Jonathan Michels is always accessible and willing to help, even on a one-off basis. He is good about delivering his firm as a one-stop-shop solution, which is helpful in international or cross-border transactions.’

Jonathan Michels has been a pleasure to work with this year. Many lawyers (including Jonathan) are excellent technical lawyers, but Jonathan is a true partner in the execution process.’

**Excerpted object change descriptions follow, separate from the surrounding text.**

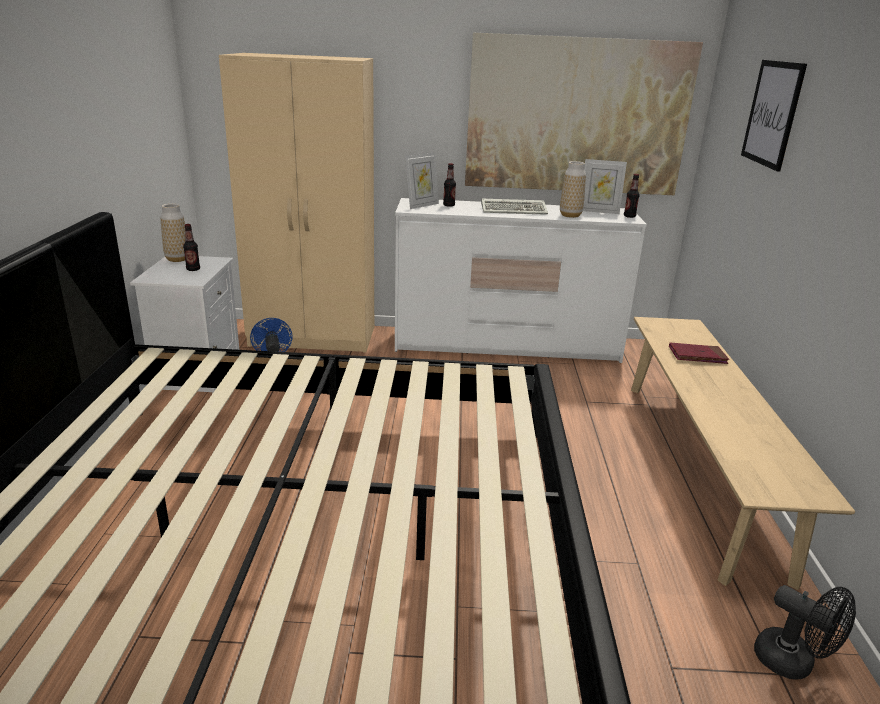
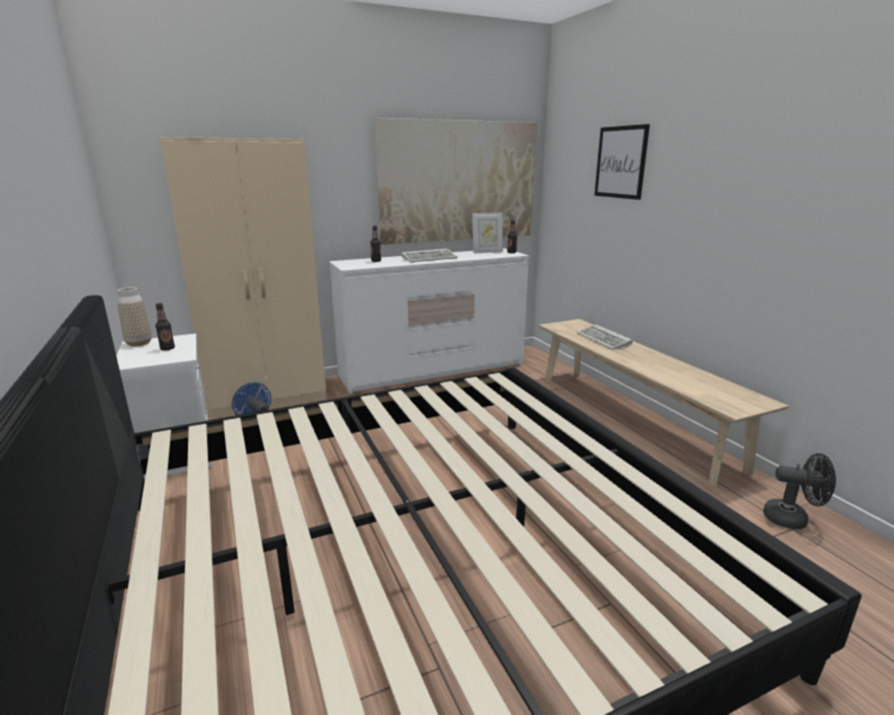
camera: 25 degrees left, 5 degrees down
picture frame [405,152,439,209] -> none
vase [560,161,586,218] -> none
red book [669,342,729,364] -> keyboard [577,324,633,350]

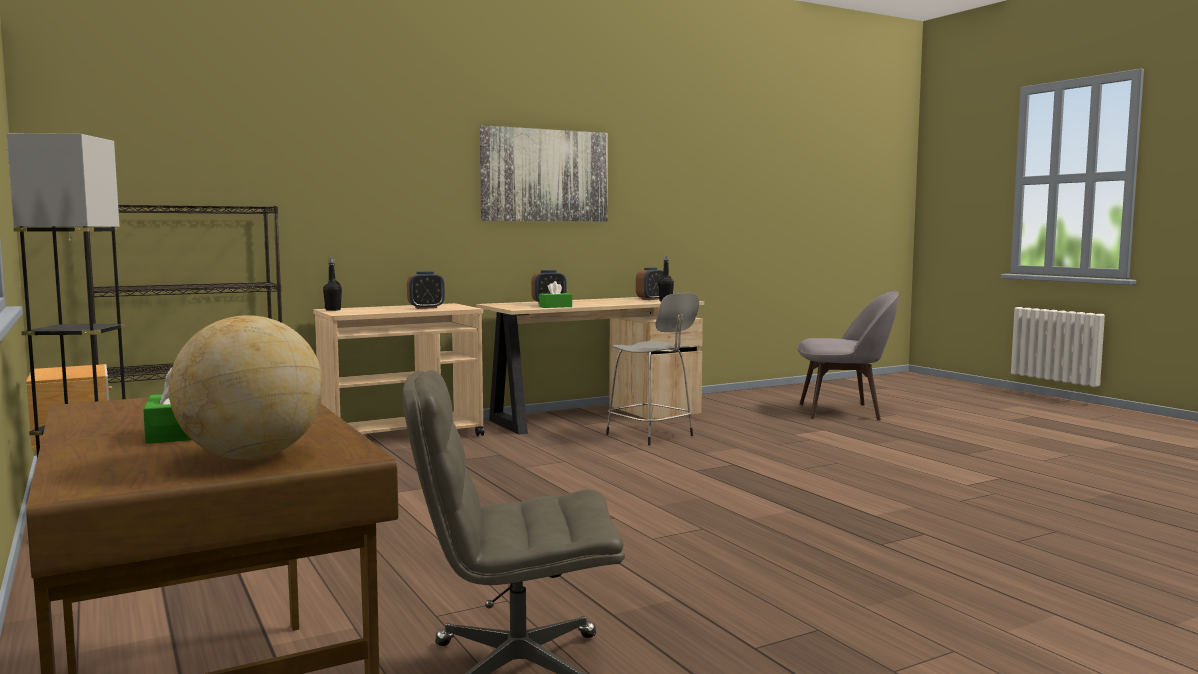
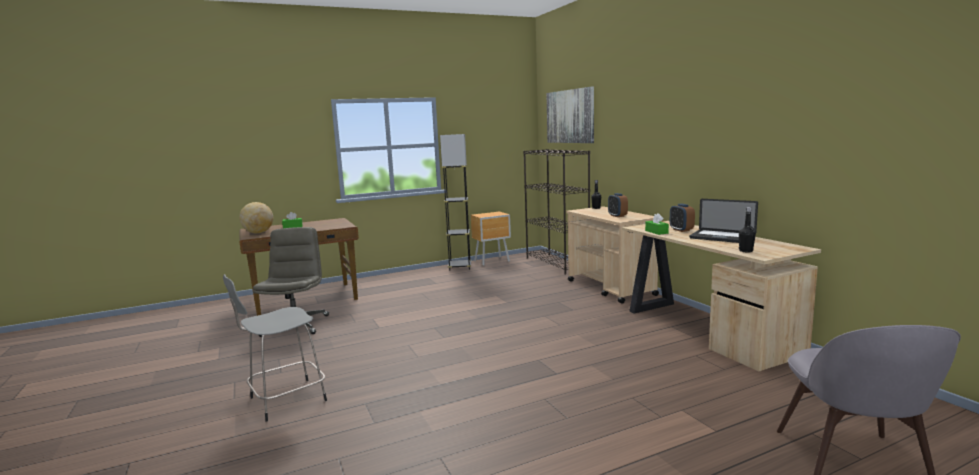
camera: 95 degrees right, 5 degrees up
picture [480,125,608,222] -> picture moved to [546,87,594,143]
grey stool [606,293,699,446] -> grey stool moved to [223,274,327,422]
alarm clock [636,267,663,300] -> none
none -> laptop [689,199,758,243]

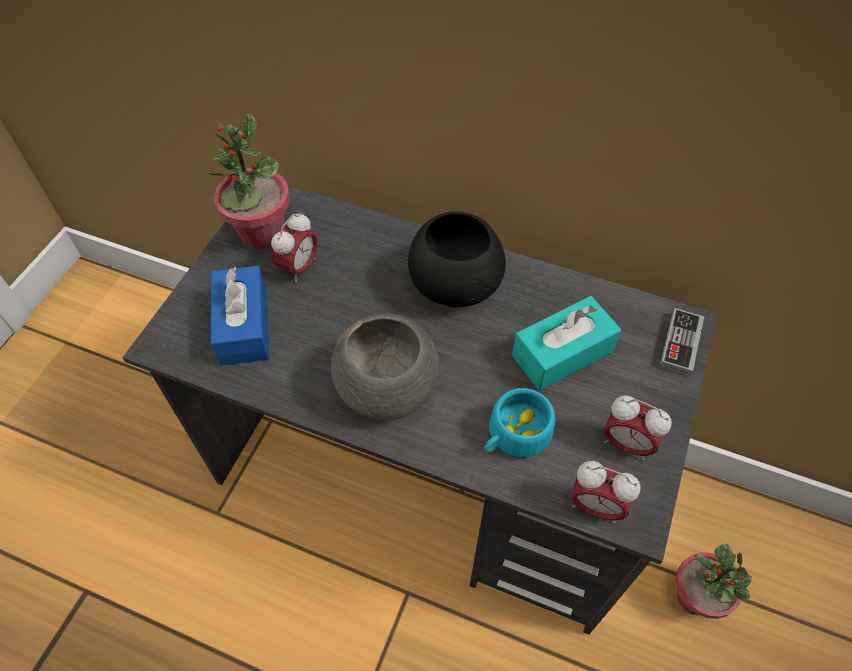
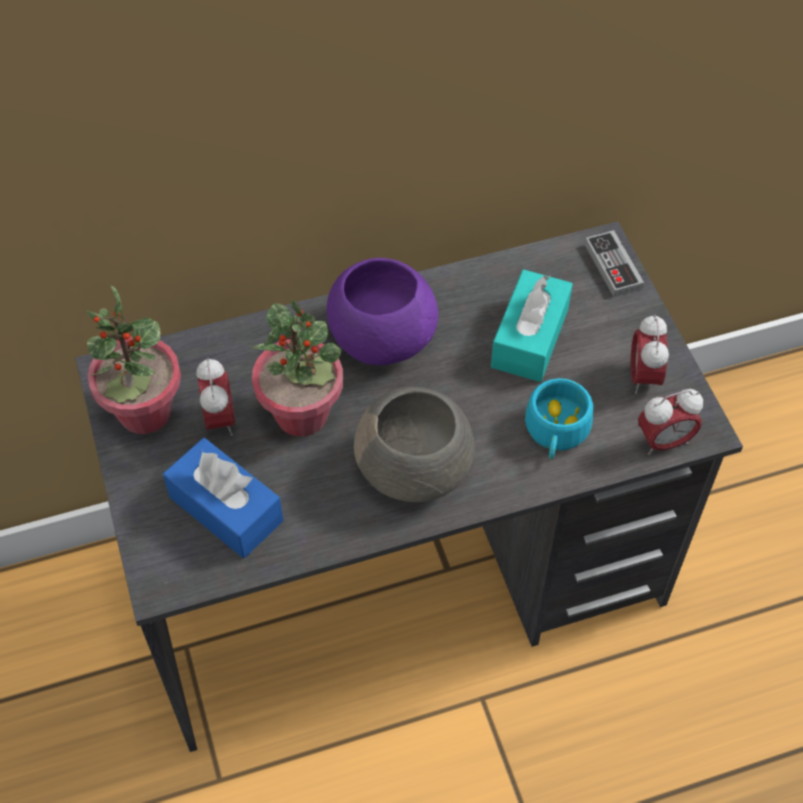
camera: 40 degrees left, 0 degrees up
black bowl [408,212,506,307] -> purple bowl [326,258,438,365]
alarm clock [604,395,672,460] -> alarm clock turned 105 degrees clockwise [631,314,669,394]
potted plant [676,543,752,619] -> potted plant moved to [252,299,343,436]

Jonathan Michels is a trusted resource for legal questions during business development activities. His knowledge and ability to integrate other White & Case partners and bring them seamlessly into the fold has been valuable.

Key clients

Avon Products, Inc.

BMO Capital Markets Corp.

Deutsche Bank

EchoStar Corporation

Elliott Management Corp.

JBS S.A.

Jefferies LLC

Morgan Stanley & Co. LLC

Roark Capital

Stone Point Capital

Talen Energy Supply, LLC

The Hertz Corporation

Transocean Ltd.

Work highlights

  • Represented JBS, and its subsidiary JBS USA, in eight separate offerings of high-yield notes totaling $4.7bn.
  • Advised Avon International Capital on its $400m high-yield offering.
  • Advised Morgan Stanley, and the other initial purchasers, on a $1bn high-yield debt offering by Brookfield Property REIT, BPR Cumulus, BPR Nimbus and GGSI Sellco.
  • Advised Jefferies, as initial purchaser, on HC2 Holdings’ concurrent note offerings, worth a combined $525m.
  • Represented Transocean on its $750m notes offering.